‘Babar is US scapegoat’
Tooting terror suspect Babar Ahmad was told yesterday there is no legal way to stop him being sent for trial in America even though no evidence has been tested and his legal rights could be stripped from him.
A large crowd gathered outside Bow Street Magistrates' Court, chanting slogans in support of Ahmad and claiming his innocence.
Ahmad is accused of raising money for terrorist causes, supporting the Taliban and encouraging Muslims to commit terrorist acts.
But a 2003 pact between Britain and the US means the American Government did not have to offer evidence to back up its claims against the British citizen.
Ahmad's extradition hearing is the first legal test of that controversial new treaty and his supporters argue if there was evidence to convict him he should be tried in Britain.
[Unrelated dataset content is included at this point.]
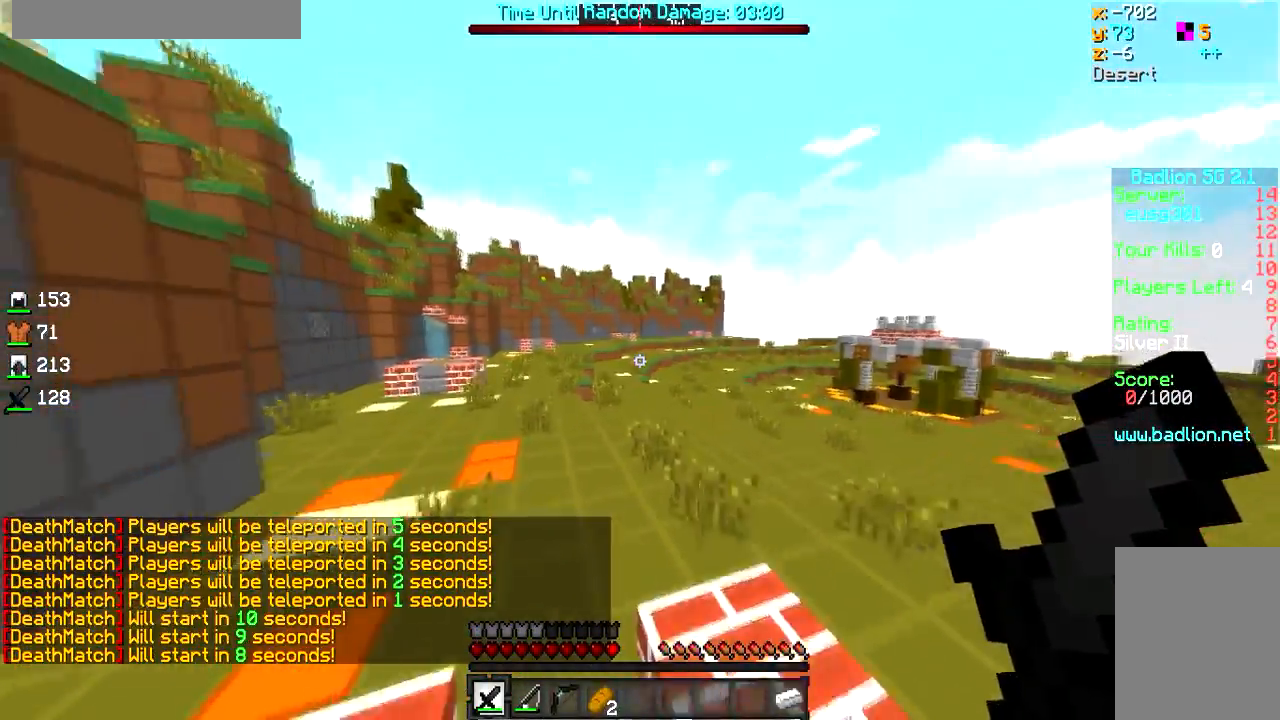
{"keys": [], "mouse": [], "events": [[200, "mouse_left", "down"], [401, "mouse_left", "up"], [451, "mouse_left", "down"], [501, "mouse_left", "up"]]}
He was arrested by British police in 2003, but was released without charge because of insufficient evidence.
Now the Home Secretary has 60 days to decide whether to fly Ahmad to the States, where his family fears his human rights could be eroded and a fair trial impossible.
Judge Timothy Workman, while ruling he could not prevent the extradition, raised grave concerns about the "difficult and troubling case".
Ahmad's supporters claimed US President George W Bush might suddenly decide he should be tried by a military tribunal and face the death penalty or Guantanamo Bay.
But Judge Workman said while Ahmad did meet the criteria for a presidential order and face "inhuman and degrading" treatment, the court had received a "categorical assurance" that it would not happen and even Bush would be bound by it. But, qualifying, he said the threat was "almost" entirely removed.
The judge said his greatest concern was that "special administrative measures" could be applied. This would mean Ahmad being kept in solitary confinement, restrictions put on his correspondence and monitoring of contact with lawyers.
The US Government did not deny this but, because the monitoring would not "reach the eyes and ears of those prosecuting", Judge Workman ruled the trial could be fair. He predicted the issues would be thrashed out again in a High Court appeal.
Babar Ahmad's solicitor, Muddassar Arani, said she hoped for a "more robust" appeal judge, adding: "It is a shame these decisions made in the courts are very political in their nature. Babar has been made a scapegoat."
Ahmad's father, Ashfaq Ahmad, said: "Babar is strong and he has committed no crime. I pray to Allah, insh'Allah, that we will win. We all know what sort of treatment minorities get in America. They are abusers of human rights."
After the hearing, Iqbal Sacranie, secretary general of the Muslim Council of Britain, said: "We call on the Home Secretary to renegotiate the Extradition Treaty 2003, so that it better protects our citizens from this manifest injustice. This draconian treaty has reduced the judiciary in the UK to a rubber stamping instrument in reference to allegations that do not require to be proved before it. This is a clear violation of all civilised norms of justice."